Kirk blastoff In a PR master move, the actor William Shatner, best known as Captain Kirk in the original Star Trek television series, has become the oldest man in space. Jeff Bezos’ Blue Origin's flight took Shatner into space for three minutes overnight.

24-hour operations Major US ports and businesses will open 24 hours a day to help clear backlogs. The Ports of Los Angeles and Long Beach, which move about 40% of all US containers and  Walmart, UPS, FedEx, Samsung, The Home Depot and Target have committed to expanded hours and staff numbers.

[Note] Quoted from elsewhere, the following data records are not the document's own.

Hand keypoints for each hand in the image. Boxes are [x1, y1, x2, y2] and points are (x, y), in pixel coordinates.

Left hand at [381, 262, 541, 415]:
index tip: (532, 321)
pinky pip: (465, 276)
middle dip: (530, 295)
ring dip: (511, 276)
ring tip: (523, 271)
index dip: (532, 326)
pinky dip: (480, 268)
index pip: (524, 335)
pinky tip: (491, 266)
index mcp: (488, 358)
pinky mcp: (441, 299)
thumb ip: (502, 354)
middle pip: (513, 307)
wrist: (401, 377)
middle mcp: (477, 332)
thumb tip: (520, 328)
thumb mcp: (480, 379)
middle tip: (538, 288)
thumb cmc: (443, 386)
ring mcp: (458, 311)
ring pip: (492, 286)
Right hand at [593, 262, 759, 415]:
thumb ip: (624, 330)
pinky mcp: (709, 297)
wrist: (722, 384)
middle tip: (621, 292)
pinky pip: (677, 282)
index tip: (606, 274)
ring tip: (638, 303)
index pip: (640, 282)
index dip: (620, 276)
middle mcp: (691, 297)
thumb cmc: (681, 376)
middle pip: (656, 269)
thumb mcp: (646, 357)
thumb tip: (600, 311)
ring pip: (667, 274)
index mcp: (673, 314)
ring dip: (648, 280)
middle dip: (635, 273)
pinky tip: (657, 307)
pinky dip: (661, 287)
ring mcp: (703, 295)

Markets update The pan-European Stoxx 600 index rose 0.7% to a two-week high, buoyed by strong third quarters from German software group SAP and French luxury goods company LVMH. SAP shares rose 4% after the company revised its growth predictions upwards, and LVMH announced strong third quarter sales. Germany’s DAX also rose 0.7%, and France’s CAC rose 0.8%. The UK’s FTSE 100 dropped 0.2% on the back of bank share price weakness. In the US, markets were mixed in mid-afternoon trading, with the Dow Jones down by 0.3%, the S&P 500 flat and the Nasdaq up 0.4%. US September Consumer Price Index (CPI) figures showed inflation is still a force to be reckoned with. Analysts and investors believe core prices show inflation is stronger than the overall picture would suggest, and continue to predict central bank rate rises in the second half of 2022.